Do you know where your money goes each month?
- Dave Ramsey says your income is the best way to build wealth, as long as it’s not tied up in debt payments.
- High-interest debt can prove expensive over time and eat into your disposable income.
- Increasing the gap between what you earn and what you spend frees up cash for other financial goals.
When you think about getting rich, you might imagine winning the lottery or inheriting a fortune from a long lost relative. On a more practical level, you might hope for a pay raise or lucky break in the stock market. But bestselling author Dave Ramsey says most people already have their most important wealth building tool at their fingertips — their incomes.
Ramsey goes on to explain that if you spend a lot of your income servicing debt, you’ll struggle to get rich. In a recent tweetthe personal finance guru said: “Your income is your most important wealth building tool. As long as your money is tied up in monthly debt payments, you can’t build wealth.”
Ramsey’s guide to building wealth
Dave Ramsey has built a brand around his straight-talking money management advice, particularly the importance of becoming debt free. If you’re carrying debt, particularly credit card debt, it will eat into your disposable income. Not only will you have to make monthly payments, you’ll also likely be paying interest on that money. Interest payments can add up and severely hamper your ability to become financially independent.
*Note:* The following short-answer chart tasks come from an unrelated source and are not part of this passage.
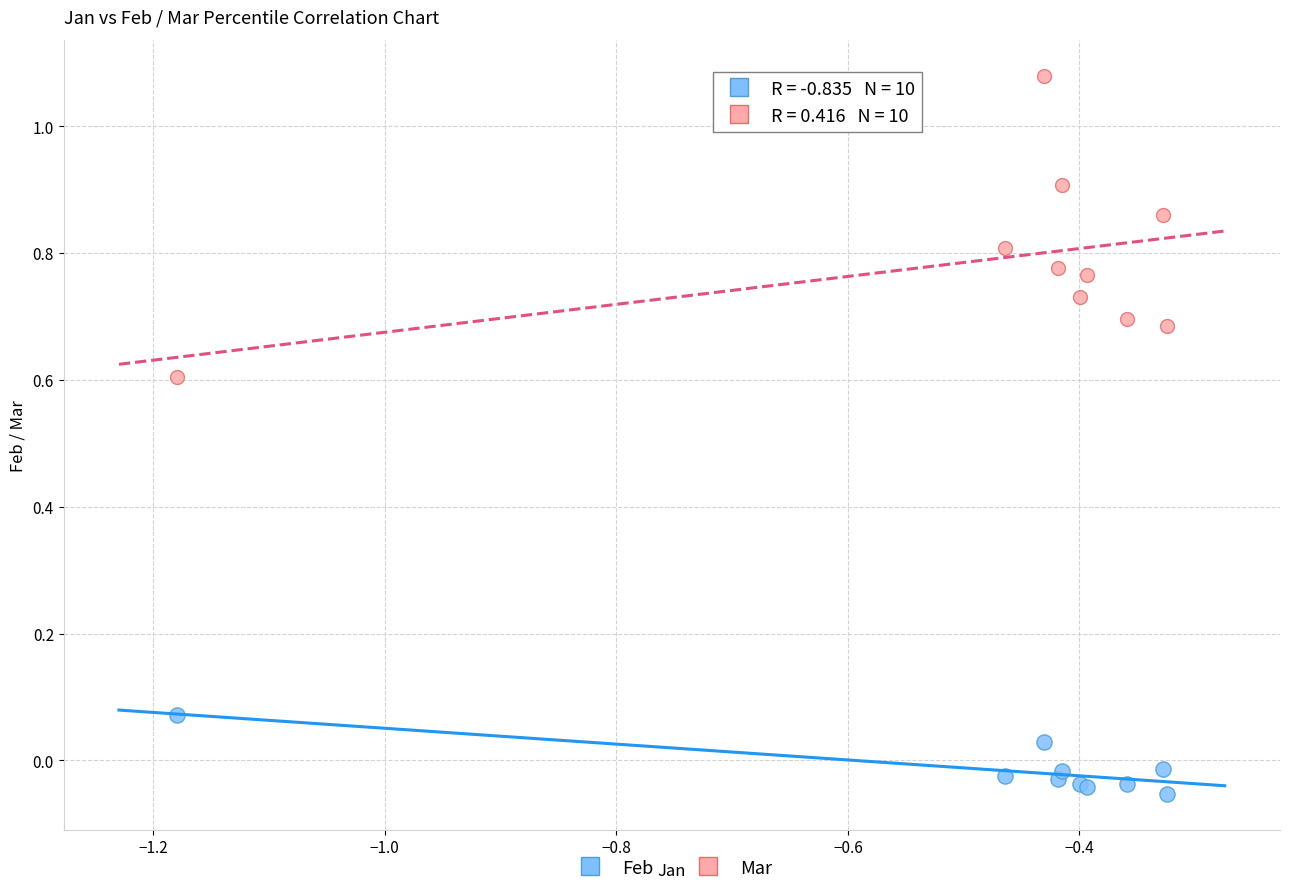

Which series has the largest Y range (max minus min)?

Mar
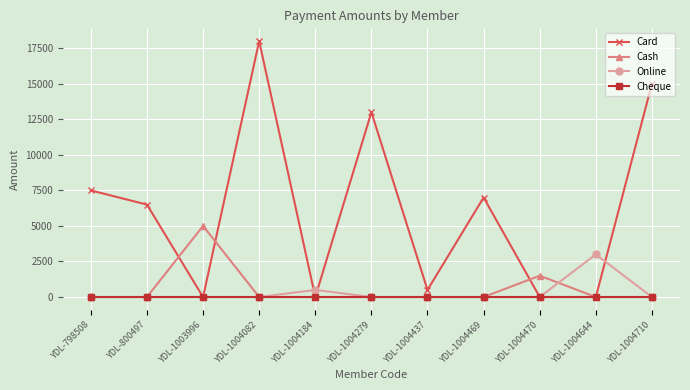

Between YDL-1004082 and YDL-1004184, which series saw the biggest shift?

Card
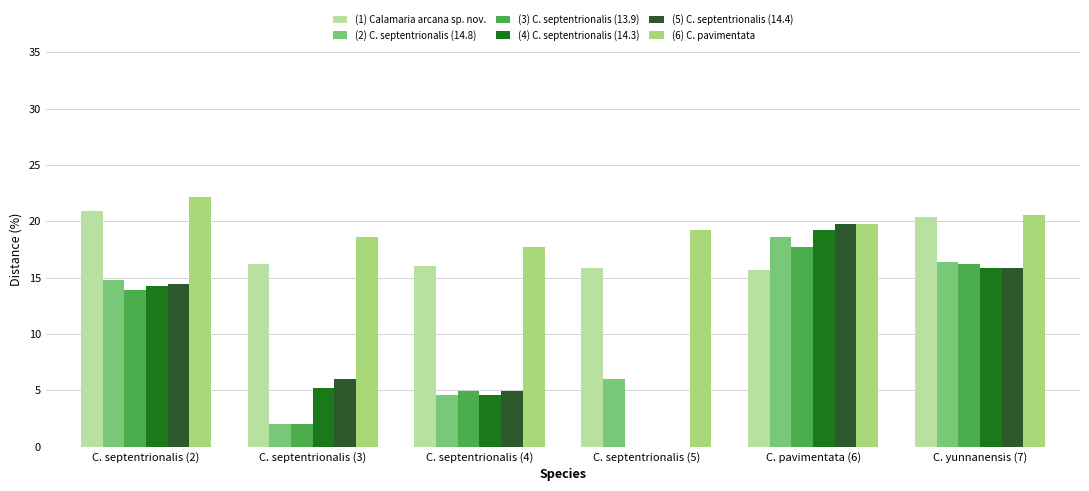

What is the difference between the (6) C. pavimentata values at C. pavimentata (6) and C. septentrionalis (4)?

2.1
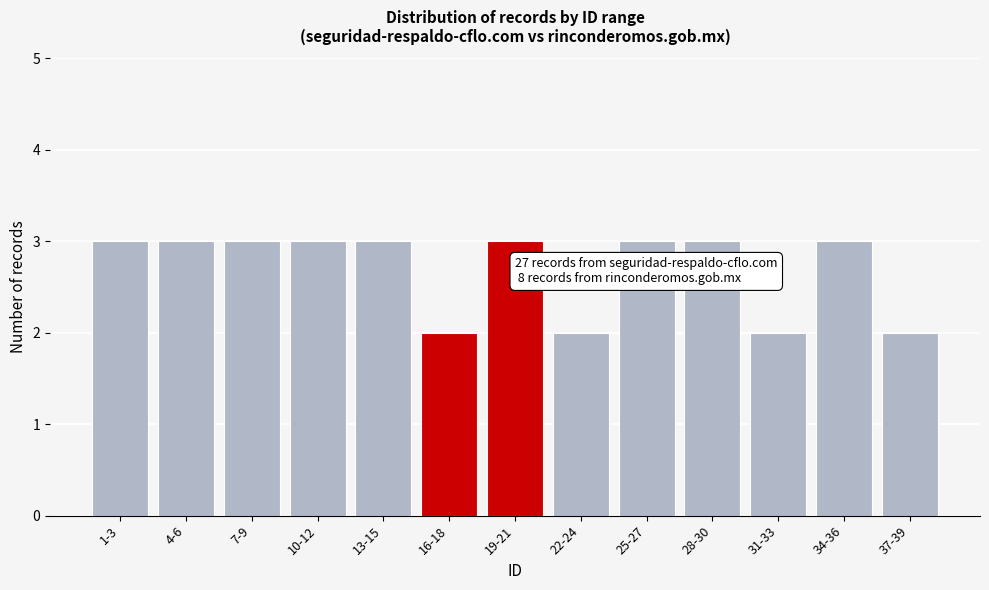

Reading left to right, what are all the values shown in this chart?

3	3	3	3	3	2	3	2	3	3	2	3	2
Being debt free is only part of the picture. Ramsey argues that the way to build wealth is to live below your means, avoid debt, and invest consistently. If you spend less than you earn and use the difference to buy assets that will generate income such as buying stocks, over time you can become wealthy.
Here are some of the findings from Ramsey Solutions’ survey of 10,000 millionaires:
- 94% said they live on less than they earn.
- 75% have never carried a credit card balance.
- 75% said they built wealth through regular, consistent investing.
The good news is that many millionaires didn’t earn ridiculous salaries or inherit big bucks. The route they followed is one that many of us could emulate. The bad news? It could involve some lifestyle changes, particularly if you carry debt.
Paying down debt is easier said than done
Telling people to avoid debt is all very well, but there’s a reason debt levels in America are rising. Higher living costs have made it difficult for some people to cover the essentials, never mind putting money aside for the future. Some people take on debt because of medical emergencies or other financial crises, even if they know it could cost them more in the long term.
Moreover, many Americans are living paycheck to paycheck and struggle to break out of that cycle. The challenge is that if you’re spending every cent you earn, it is extremely difficult to build any kind of financial security. For example, it’s only when there’s a decent gap between your income and your expenses that you can do any of the following:
- Build an emergency fund: If you have three to six months’ worth of living expenses socked away in a savings account, it will cushion you against the unexpected and mean you’re less likely to have to borrow money in an emergency.
- Pay down debt: There are many different ways you can tackle your debt. You might tackle the smallest balances first so you can celebrate your progress. Or you might focus on the debt with the highest interest rate so you pay less in interest overall. Whatever approach you choose, you’ll need extra cash and a plan.
- Invest for the future: Once you’re set on your short-term financial goals, you might be able to turn your sights to the future. One way to build wealth is to buy stocks or other assets that will generate income over time. It’s important to keep a long-term horizon and only invest money you won’t need in the coming five to 10 years.
Increase the gap between your income and your expenses
Ramsey says that your income is your biggest wealth-building tool. I’d argue that it’s actually the gap between what you earn and what you spend. That’s the cash you can use to become more financially secure.
If you’re unsure of where to start, take a look at where your money goes each month. A budgeting app might help you track your spending and identify areas where you might cut back. You may feel like you’ve already made all the cuts you can. In which case, perhaps you could take on extra hours at work or even a side hustle to bring in some more cash.
Whether you do it by cutting costs or earning more, increasing that gap is a crucial part of building wealth. Until you do that, you’ll struggle to achieve other financial goals.